START The data

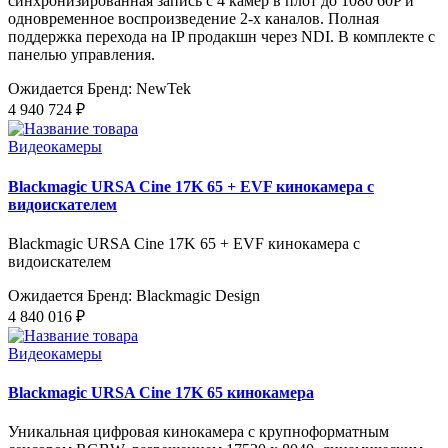
синхронизированная запись с 4 камер в плот до 1080 60P и
одновременное воспроизведение 2-х каналов. Полная
поддержка перехода на IP продакшн через NDI. В комплекте с
панелью управления.
Ожидается
Бренд: NewTek
4 940 724 ₽
Видеокамеры
Blackmagic URSA Cine 17K 65 + EVF кинокамера с
видоискателем
Blackmagic URSA Cine 17K 65 + EVF кинокамера с
видоискателем
Ожидается
Бренд: Blackmagic Design
4 840 016 ₽
Видеокамеры
Blackmagic URSA Cine 17K 65 кинокамера
Уникальная цифровая кинокамера с крупноформатным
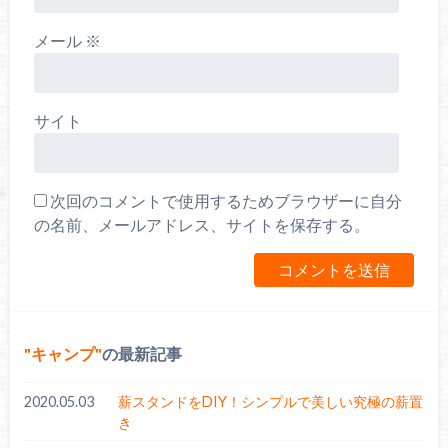
メール
※
サイト
次回のコメントで使用するためブラウザーに自分
の名前、メールアドレス、サイトを保存する。
キャンプ
の最新記事
2020.05.03
薪スタンドをDIY！シンプルで美しい究極の薪置
き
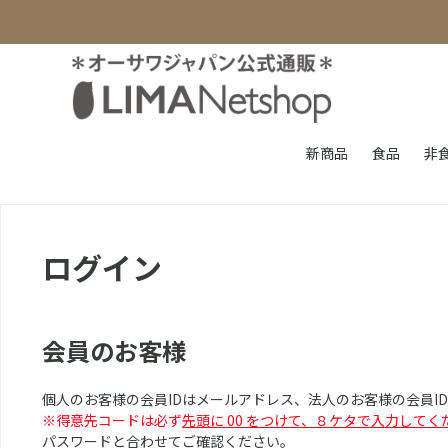
新商品
食品
非
ログイン
会員のお客様
個人のお客様の会員IDはメールアドレス、法人のお客様の会員I
※得意先コードは必ず
先頭に 00 をつけて、８ケタで入力してく
パスワードと合わせてご確認ください。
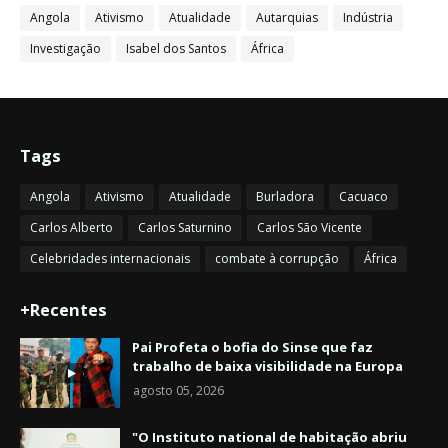
Angola
Ativismo
Atualidade
Autarquias
Indústria
Investigação
Isabel dos Santos
África
Tags
Angola
Ativismo
Atualidade
Burladora
Cacuaco
Carlos Alberto
Carlos Saturnino
Carlos São Vicente
Celebridades internacionais
combate à corrupção
África
+Recentes
Pai Profeta o bofia do Sinse que faz
trabalho de baixa visibilidade na Europa
agosto 05, 2026
"O Instituto national de habitação abriu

END The data

Required work ::
Transcribe all of the records above exactly; no image should appear in what you write.

Output ::
синхронизированная запись с 4 камер в плот до 1080 60P и
одновременное воспроизведение 2-х каналов. Полная
поддержка перехода на IP продакшн через NDI. В комплекте с
панелью управления.
Ожидается
Бренд: NewTek
4 940 724 ₽
Видеокамеры
Blackmagic URSA Cine 17K 65 + EVF кинокамера с
видоискателем
Blackmagic URSA Cine 17K 65 + EVF кинокамера с
видоискателем
Ожидается
Бренд: Blackmagic Design
4 840 016 ₽
Видеокамеры
Blackmagic URSA Cine 17K 65 кинокамера
Уникальная цифровая кинокамера с крупноформатным
メール
※
サイト
次回のコメントで使用するためブラウザーに自分
の名前、メールアドレス、サイトを保存する。
キャンプ
の最新記事
2020.05.03
薪スタンドをDIY！シンプルで美しい究極の薪置
き
新商品
食品
非
ログイン
会員のお客様
個人のお客様の会員IDはメールアドレス、法人のお客様の会員I
※得意先コードは必ず
先頭に 00 をつけて、８ケタで入力してく
パスワードと合わせてご確認ください。
Angola
Ativismo
Atualidade
Autarquias
Indústria
Investigação
Isabel dos Santos
África
Tags
Angola
Ativismo
Atualidade
Burladora
Cacuaco
Carlos Alberto
Carlos Saturnino
Carlos São Vicente
Celebridades internacionais
combate à corrupção
África
+Recentes
Pai Profeta o bofia do Sinse que faz
trabalho de baixa visibilidade na Europa
agosto 05, 2026
"O Instituto national de habitação abriu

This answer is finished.